Не было с тех пор (да и не могло быть!) еды вкусней этой за дружным, семейным столом! Иногда вместо картошки «в мундирах» мать готовила «печёнки» – на углях, в широкой русской печи, или в круглой, обитой железными листами, голландке (в чём я любил принимать усердное участие). И мы ели эти, горячие ещё, деликатесы, не снимая с них до конца подрумяненной корочки, а лишь чуть обскабливая кончиком ножа обгоревшие места – так было намного вкуснее!

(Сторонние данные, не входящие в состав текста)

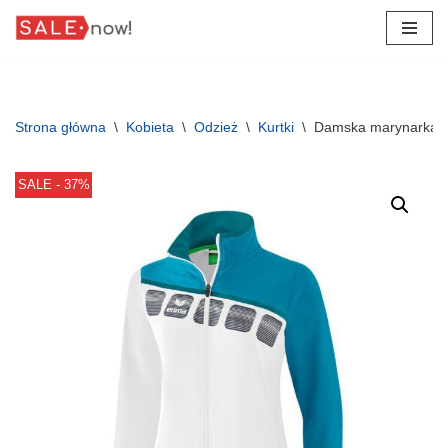
Przejdź
do
treści
Strona główna
\
Kobieta
\
Odzież
\
Kurtki
\
Damska marynarka do
SALE - 37%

Дополняла трапезу большая глиняная кринка парного молока от нашей, семейной, коровы Июньки, с ломтём пахучего ржаного хлеба, и большая кружка браги. Отец выпивал брагу сразу, без передышки. Затем долго отдувался, чмокал губами, крутил головой и на все лады расхваливал хмельной напиток, чем доставлял несказанное удовольствие матери. Щёки её при этом покрывались румянцем, она вся хорошела, улыбалась и приговаривала негромко:
– Ну… я же говорила – ядрёная!
Мне с сестрой, естественно, доставалось лишь парное молоко. Хотя, наблюдая, с каким аппетитом пьёт брагу отец, мне давно уже хотелось попробовать, что же это такое – брага? Она казалась мне каким-то особым, волшебным напитком, который сразу делал людей весёлыми и добрыми. Но стоило мне однажды только заикнуться об этом, как мать строго погрозила мне пальцем и сказала:
– Детям – не положено! Это пьют только взрослые! И чтобы я больше об этом не слышала, понял?
Как тут было не понять: не положено – значит, не положено! Взрослые ведь всегда всё знают лучше нас, маленьких…
Обо всём этом я думал, наблюдая тайком, как потчует мама гостью. И у меня постепенно закралась надежда, что вот сейчас, поговорив с мамой и выпив нашего, «ядрёного», квасу, женщина обязательно сделает что-нибудь очень хорошее. Например, встанет и скажет маме:
– Ну… где тут ваш сынок, покажите нам его! Пора ему уже, наверное, в школу!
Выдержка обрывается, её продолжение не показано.